Die fernen Welten begannen übrigens sich zu verändern: Körperliches, was vorher geschlossen ward, und teuer, schickte sich nun ebenfalls an sich zu öffnen: Ben NanoNote Was ist Ben? (Ben: hebräisch für Sohn, oder arabisch ibn...) Nein, das war wohl daneben; běn bzw Das ist Chinesisch und bedeutet Anfang. Anfang von was? Anfang von etwas, das von der fernen Welt herüber, zu unserer eigenen kleinen Welt finden sollte. Anfangs war es ein Gerät, das man, wenn man wollte, mit einem zu klein geratenen Laptop in Verbindung bringen konnte, aber es war mehr als das. Das Innenleben hatte dazu gedient Computernetzwerke mit Computernetzwerken zu verbinden. (Zumindest die Software dafür). NanoNote entwickelt(e) sich aber weiter. Weiter zu etwas, was die meisten Leute erstmal nicht interessiert, allerdings einige Spezialisten schon, und diese stellen erstaunliche Dinge mit dem kleinen Kasten aus der fernen Welt an. Und damit eingeschlossen eine Vorwarnung: Dieses "Anfang" Gerät war auch wirklich nur der Anfang eines viel größeren Ganzen, genannt "offene Hardware". Wie früher angekündigt, werde ich im Laufe des Buches später darauf zurückkommen.
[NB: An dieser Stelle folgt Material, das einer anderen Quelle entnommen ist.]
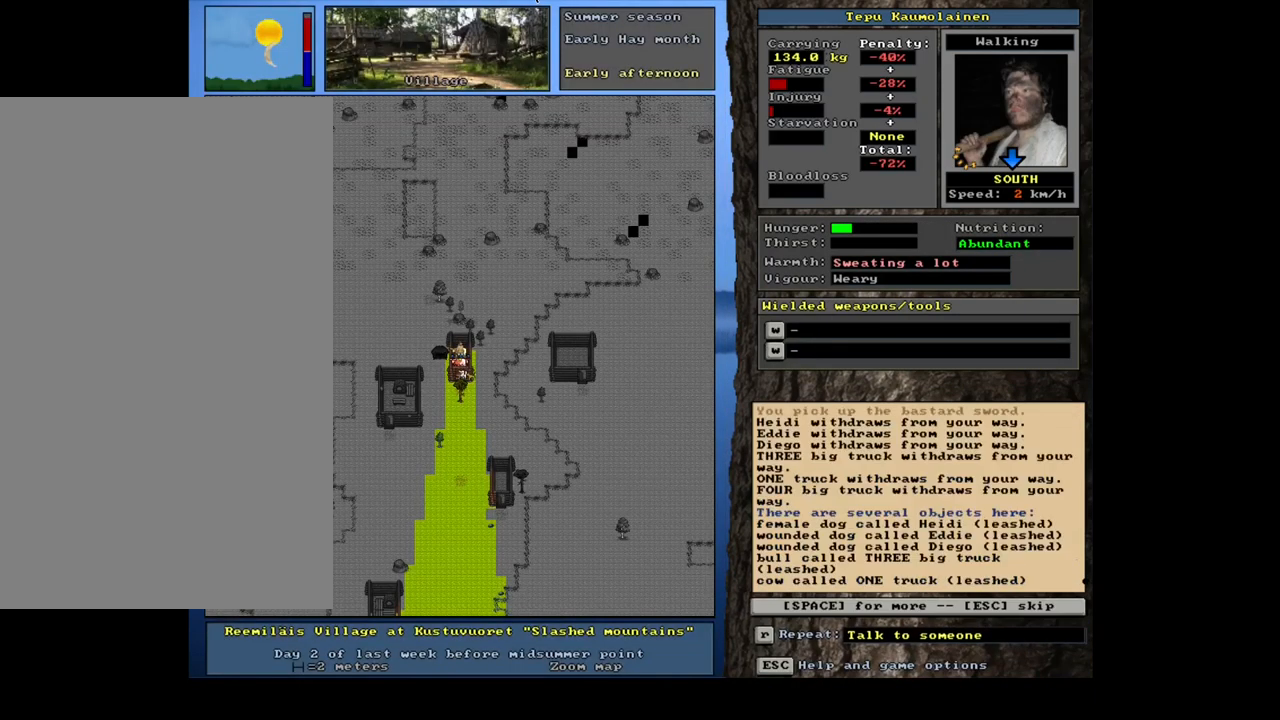
{"keys": [], "mouse": [], "events": [[33, "num2", "up"], [100, "ctrl_l", "up"], [283, "space", "down"], [333, "space", "up"]]}
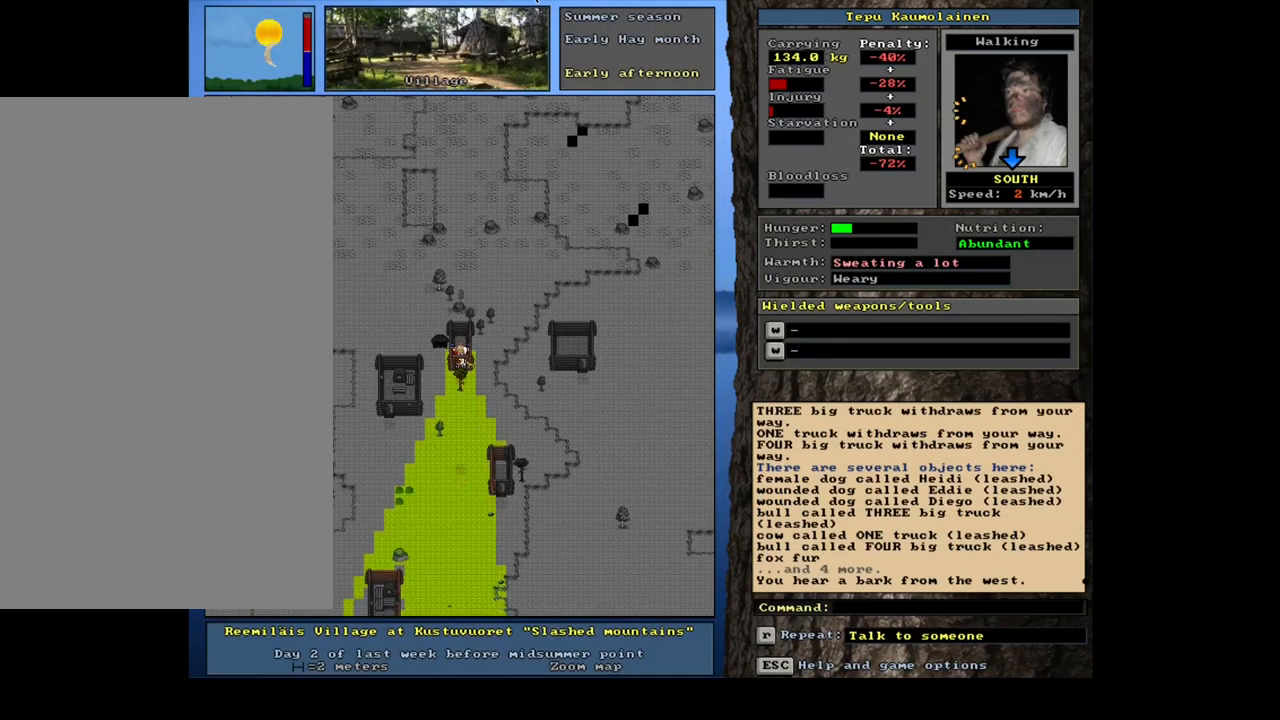
{"keys": ["ctrl_l"], "mouse": [], "events": [[150, "num2", "down"], [217, "ctrl_l", "down"], [233, "num2", "up"], [350, "num2", "down"], [433, "num2", "up"]]}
Was also kann dieses NanoNote besser als alle anderen solchen Dinge: ? Bis jetzt nichts, aber das Potential ist beeindruckend. Die fernen Welten schaffen sich immer mehr Raum und beflügeln sich gegenseitig, in dem jeder von jedem profitiert, und eigentlich alles geteilt wird... Dort ist es möglich, sich einfach das auszudrucken, was man zum Beispiel vorhin im Baumarkt vergessen hatte. Ob es nun um Computer, Telefone, Drucker, Kameras oder ähnliches geht, die fernen Welten rücken näher (exponentiell schnell näher). Gemeinschaften (obwohl nicht materiell begütert) finden sich zusammen und revolutionieren unser Versändnis von Erzeuger und Konsument. Selbst bei Dingen, die VIEL zu teuer waren, hat das Prinzip inzwischen Fuss gefasst. Wer hätte sich vorstellen können, das auf diese Art inzwischen sogar Autos designed werden konnten? "For the world is changing: I feel it in the water, I feel it in the earth, and I smell it in the air." (Entnommen: J.R.R Tolkien: Der Herr der Ringe III, Die Rückehr des Königs, Kapitel: Viele Abschiede) Weiter: der (vorläufige) Motor des GNU...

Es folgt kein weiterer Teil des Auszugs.